Bu kararla bir kez daha anlıyoruz ki Kırşehir sahipsiz, sahipsiz Kırşehir…
Bugün eline vurup hükümet konağını alanlar, yarın Kırşehir’i tarihte olduğu gibi tekrar ilçe yaparlarsa fazla şaşırmamak lazım.
Ne de olsa sahipsiz, kadersiz Kırşehir…

***

Biraz da gülelim!
Uzun Çarşıda anlatacak değil ya!...

Kırşehirli ustalarımızdan ikisi yurt dışına çalışmaya gider ve sonra emekli olup dönerler. Daha sonra birlikte hacca gidip hacı olurlar.
Ancak uzun yıllar içki âlemlerinde ve eğlencelerinde yoğrulmuş bu iki arkadaştan birisi bir gün diğerine "hacı sen bir gün rakı alsan ben de bir hindi alsam şöyle Akbayır’a doğru bir açılsak!” der.
Arkadaşının cevabı sert olur:
"Kudurdun mu sen!
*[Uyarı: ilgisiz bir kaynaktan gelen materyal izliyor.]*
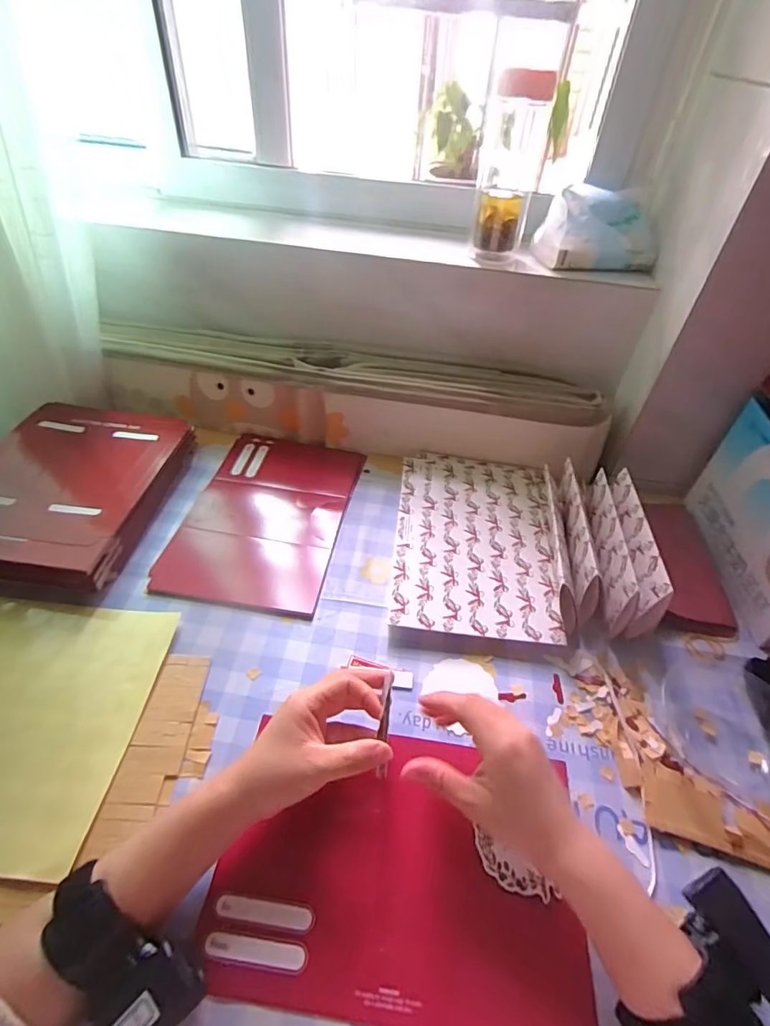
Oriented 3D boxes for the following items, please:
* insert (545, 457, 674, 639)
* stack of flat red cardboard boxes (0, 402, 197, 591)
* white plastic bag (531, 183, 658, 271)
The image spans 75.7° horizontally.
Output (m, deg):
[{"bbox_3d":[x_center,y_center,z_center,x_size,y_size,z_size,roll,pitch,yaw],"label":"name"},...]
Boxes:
[{"bbox_3d":[0.226,0.034,0.535,0.094,0.069,0.183,6,45,0],"label":"insert"},{"bbox_3d":[-0.374,-0.033,0.586,0.215,0.039,0.267,7,45,2],"label":"stack of flat red cardboard boxes"},{"bbox_3d":[0.264,-0.349,0.609,0.134,0.072,0.077,-8,47,-13],"label":"white plastic bag"}]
Bir de hacısın."
İçkiyi teklif eden gayet sakin:
“Hacı olunca ne olmuş kim görecek sanki?”
Diğer hacı, “Hiç kimse görmezse Allah görür” der.
İçki içmekte kararlı olan usta cevap verir: Uzun Çarşıda anlatacak değil ya!...

***

Sevdiğim bir söz

Cesaret, tehlikeyi görmemezlikten gelmek değil, onu görüp yenmektir, fethetmektir, üstesinden gelmektir.